For a couple of decades in the middle of the 19th century, settlers coming from the burgeoning United States into frontier areas of the West encountered resistance from American Indians who had claimed land in the West as its own and even as sacred ground. A number of skirmishes and small battles broke out across the West, and things finally got to a point that the U.S. government, trying to protect its people, entered into an agreement with local tribes of the Sioux and Cheyenne called the Treaty of Fort Laramie that was supposed to bring some peace. The settlers were to leave the prized Indiana lands alone, and the Indians would not attack settlers without provocation.

Eureka!

In 1874, there were rumors floating around about a key precious metal being found in the Daokta Territory. The same mineral that led to California statehood 25 years earlier, was rumored to be found among the Black Hills in the territory. At first, it was just rumor or very small discoveries, but rumors grew like a conflagration and within weeks thousands of people from the East raveled to the Black Hills area to try to find their future. There were some finds in the area, but two men paired up and found a motherlode along a river, and that vein of gold produced for more than a century.

However, the Black Hills were much like the Yellowstone area of Montana – it is considered sacred and vitally important land for the Sioux and Cheyenne Indian peoples. The settlers and prospsectors who came to the rea were not as aware of the “boundaries” of Indian lands nor of the Treaty of Fort Laramie, so they poured into the area. That further angered the Indians, and by 1875 some settlements were being attacked due to their “invasion” of the land.

Enough is Enough

At the start of the rush, a military detachment was sent to the Dakota Territory to assess the gold mining opportunities and the yield of gold.
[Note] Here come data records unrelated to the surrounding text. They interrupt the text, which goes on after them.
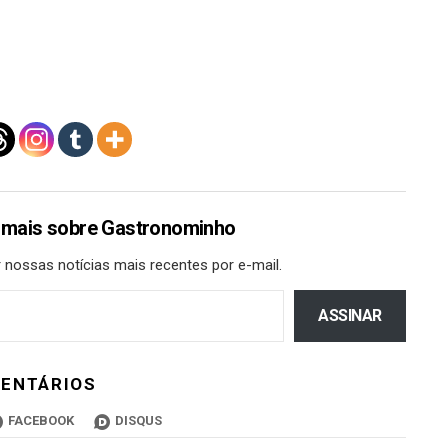
 mais sobre Gastronominho
 nossas notícias mais recentes por e-mail.
ASSINAR
ENTÁRIOS
FACEBOOK
DISQUS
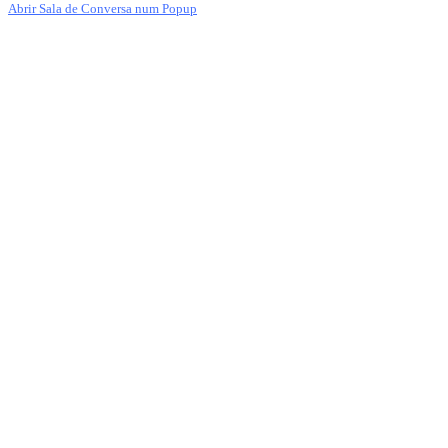
Abrir Sala de Conversa num Popup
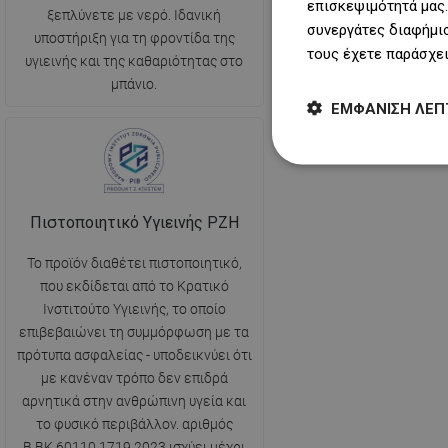
επισκεψιμότητά μας.
ξεπλύνετε με νερό. Ιδανική
επιφάνεια. Με αυτόν το
συνεργάτες διαφήμισ
υποστήριξη για τη φροντίδα της
αποχέτευση ταιριάζε
τους έχετε παράσχει
υγιεινής και της καθαριότητας στο
καλύτερα στις συνθήκε
μπάνιο.
μπάνιου.
ΕΜΦΆΝΙΣΗ ΛΕΠ
Πιστοποιητικό Υγιεινής PZH
Το προϊόν διαθέτει πιστοποιητικό,
που εκδίδεται από το Κρατικό
Ινστιτούτο Υγιεινής, το οποίο
επιβεβαιώνει τη συμμόρφωση με τα
πρότυπα ασφαλείας - υποδεικνύει ότι
με κανέναν τρόπο δεν επιδρά
αρνητικά στην ανθρώπινη υγεία και
το φυσικό περιβάλλον. αριθμός
B.BK.60110.1719.2023 ισχύει μέχρι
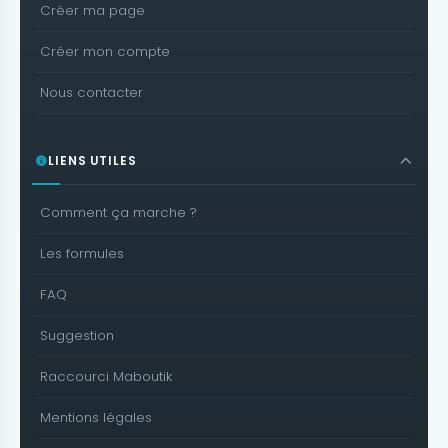
Créer ma page
Créer mon compte
Nous contacter
LIENS UTILES
Comment ça marche ?
Les formules
FAQ
Suggestion
Raccourci Maboutik
Mentions légales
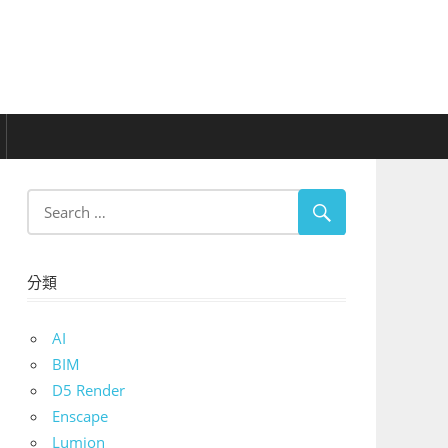
分類
AI
BIM
D5 Render
Enscape
Lumion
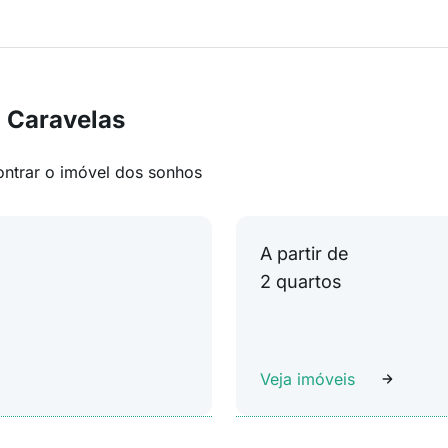
 Caravelas
ontrar o imóvel dos sonhos
A partir de
2 quartos
Veja imóveis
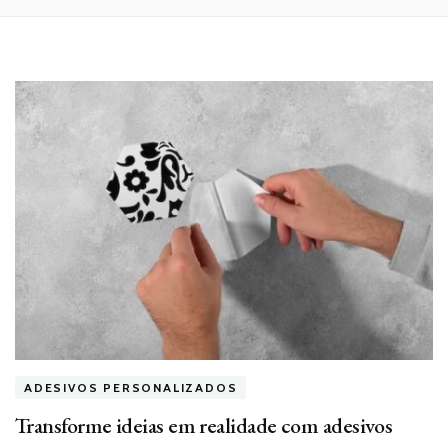
ADESIVOS PERSONALIZADOS
Transforme ideias em realidade com adesivos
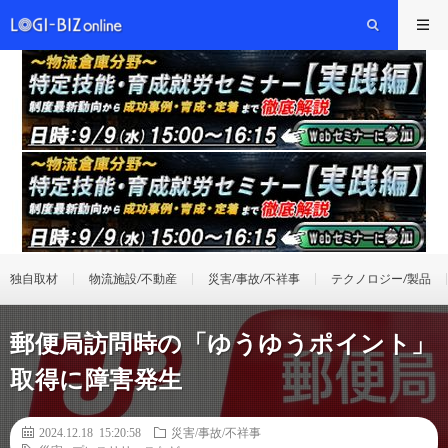
独自取材
物流施設/不動産
災害/事故/不祥事
テクノロジー/製品
郵便局訪問時の「ゆうゆうポイント」
取得に障害発生
2024.12.18 15:20:58
災害/事故/不祥事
Upon this work, the government gave the local tribes a deadline of January 31, 1876, to move into reservation land in the Dakota Territory or the government would force them. The government began forcible movement of the Indians off their ancestral lands to make room for the gold-rush settlers, but by the fall of 1876, the Indians were not going to go quietly – having already been “invaded” by the Northern Pacific Railroad earlier in the decade – and an 18-month campaign called the Great Sioux War went on, involving at least 10 major battles between military and Indian forces. And yes, Custer’s Last Stand at the Little Big Horn River effectively ended the conflict.